Federal judge reveals why Langford's defense is publicly funded

BIRMINGHAM, AL (WBRC) - New documents unsealed in the Larry Langford case reveal why a federal judge granted the former mayor's request to have taxpayers pay for his defense.

The 2 pages unsealed Monday are a list of the financial information Langford had to provide proving he needed taxpayers help paying his legal team. Filed back in July, they show what Judge Scott Coogler knew about the mayor's finances then.

The court filings confirm Langford maintained 2 residences, his longtime home in Fairfield with a $1800 mortgage payment each month, and a loft on 20th Street in downtown Birmingham with a $1200 monthly rent payment.

Langford paid for utilities such as cable, internet, power and phone bills at each residence. Mayoral runner-up, Patrick Cooper, lost his challenge to Langford's eligibility to run for mayor after Langford won in 2007.

Langford's attorney, Mike Rasmussen, confirmed the information filed today, and the executive director of the Alabama League of Municipalities says any elected official is eligible to run as long as their legal residence is inside city limits. So what determines a legal residence?

"The courts have also said over the years that the determining factor in which one is the official legal residence of the individual is the determination of that individual," Perry Roquemore, the Alabama League of Municipalities' Executive Director. "That individual determines what site is their legal residence, and that's generally how that question has been answered."

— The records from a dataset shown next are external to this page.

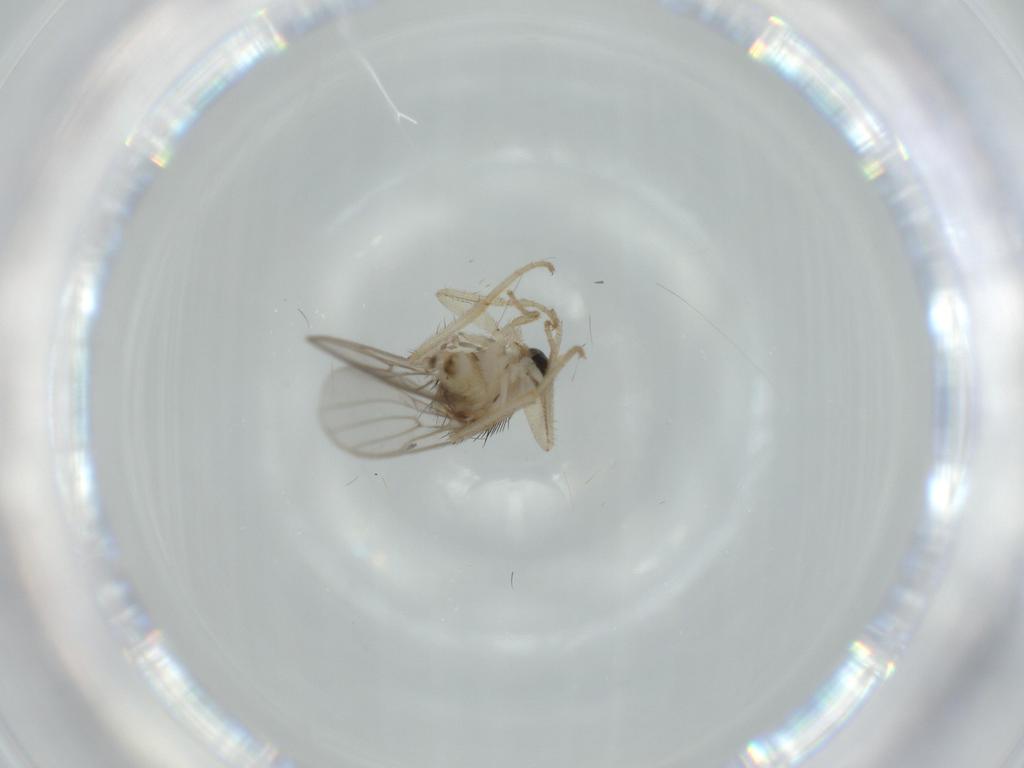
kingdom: Animalia
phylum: Arthropoda
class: Insecta
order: Diptera
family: Hybotidae
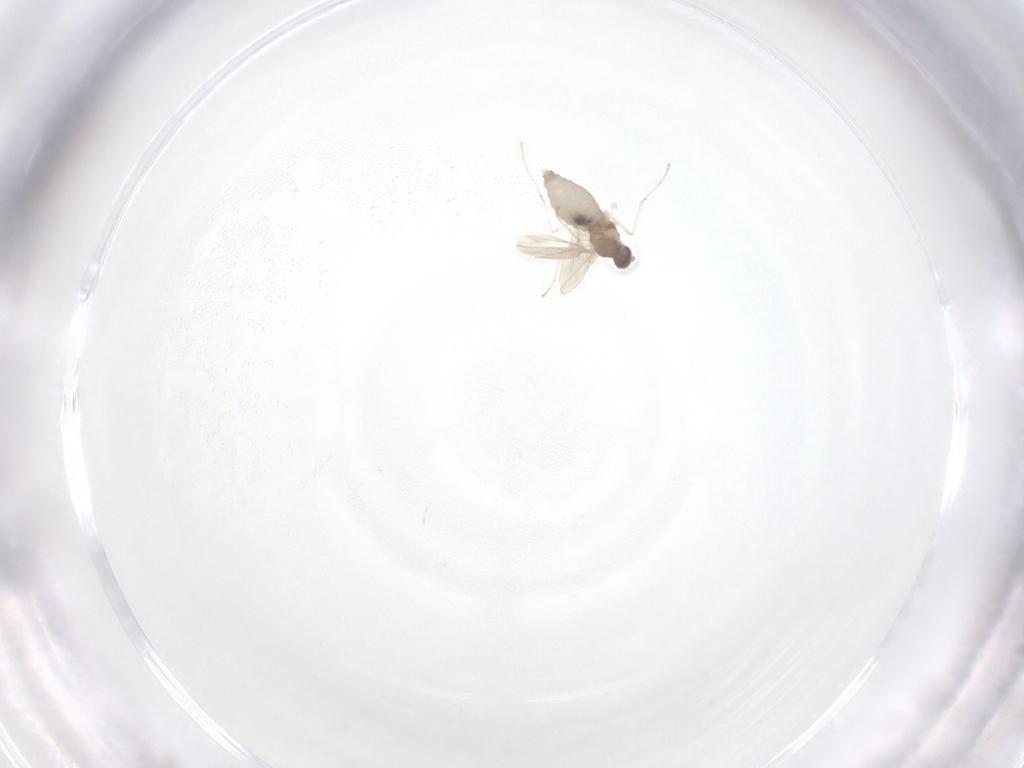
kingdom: Animalia
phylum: Arthropoda
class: Insecta
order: Diptera
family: Cecidomyiidae
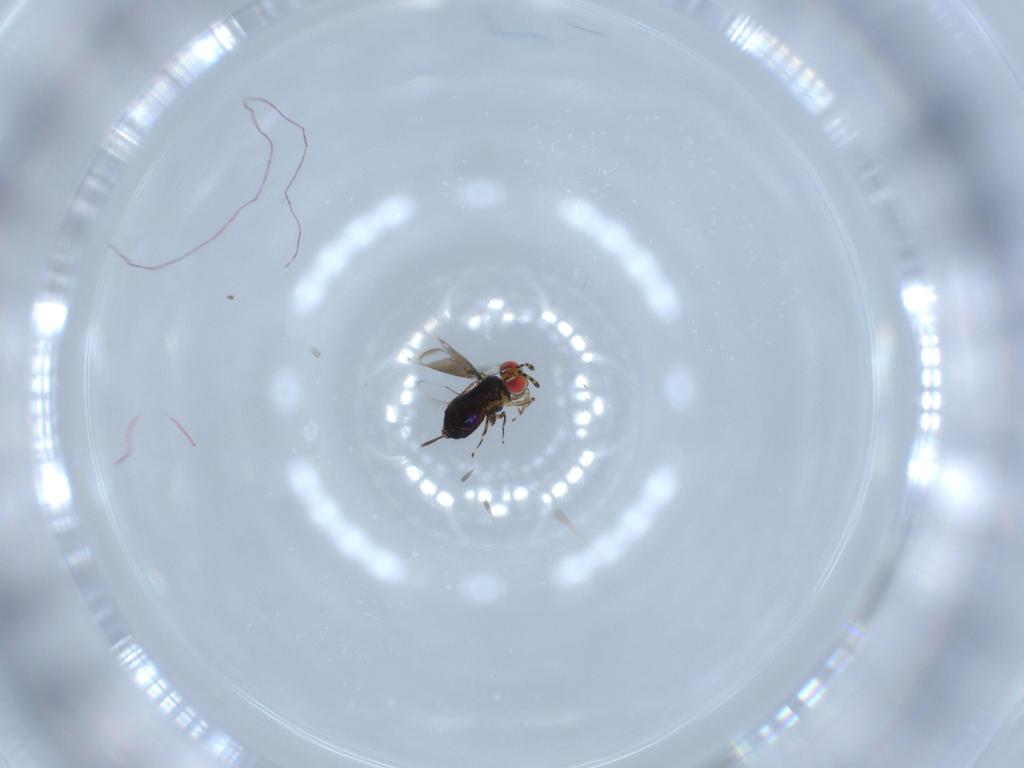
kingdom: Animalia
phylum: Arthropoda
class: Insecta
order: Hymenoptera
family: Azotidae
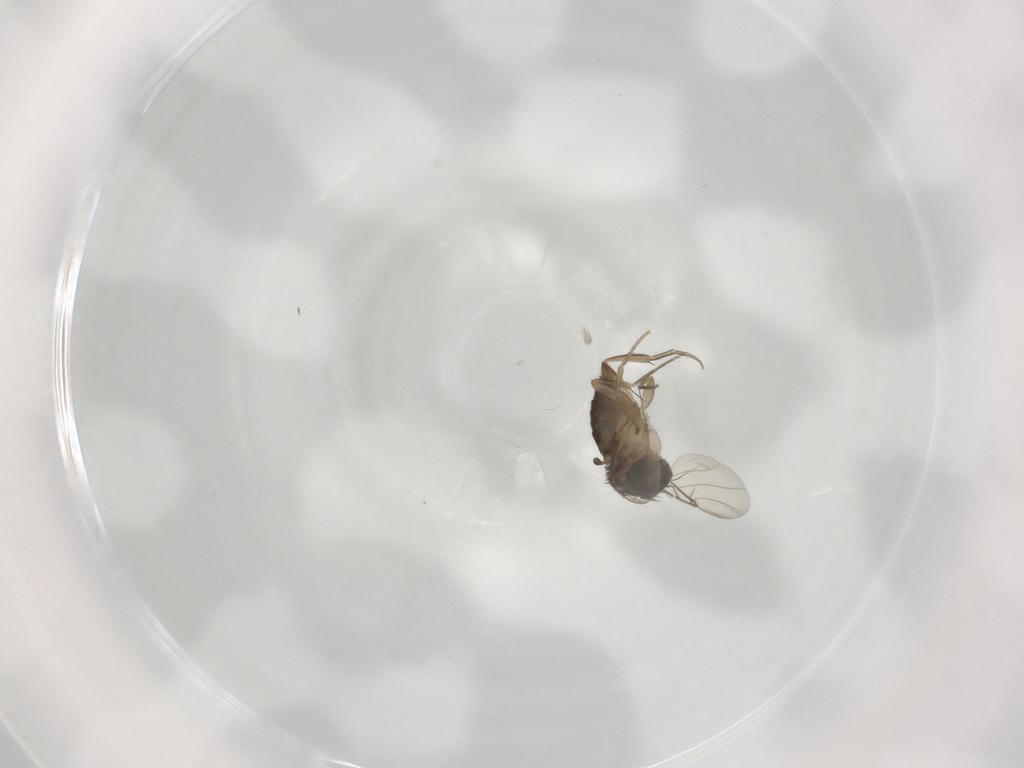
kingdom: Animalia
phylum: Arthropoda
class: Insecta
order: Diptera
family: Phoridae
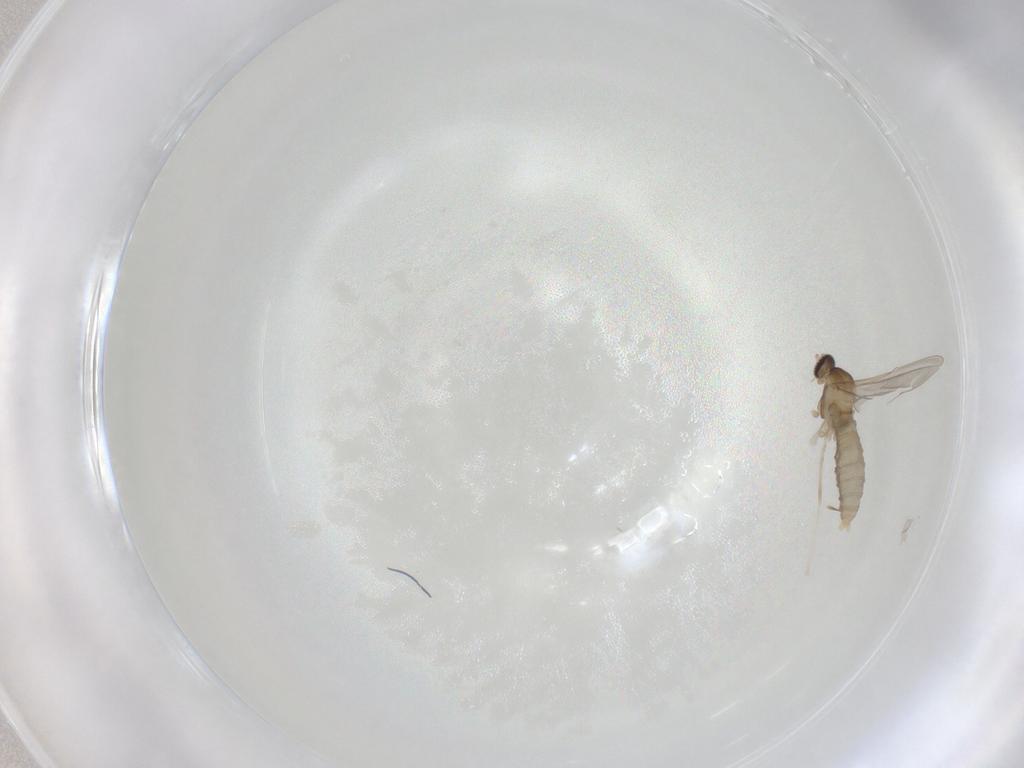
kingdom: Animalia
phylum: Arthropoda
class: Insecta
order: Diptera
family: Cecidomyiidae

Including credit card bills, clothing store credit accounts, car and other loans, Langford's monthly debts as of July 2009 are listed as $12,189. His monthly income from his job at Birmingham Budweiser and his salary as mayor is listed at $11,360, a difference of $829.

Langford now must forfeit more than $241,000 as part of last week's verdict. Court-appointed attorney Rasmussen told FOX6 News Monday he plans to continue representing the former mayor through the appeals process.

Attorney Glennon Threatt represented Langford on a pro bono basis. Threatt said last week he plans to continue representing Langford.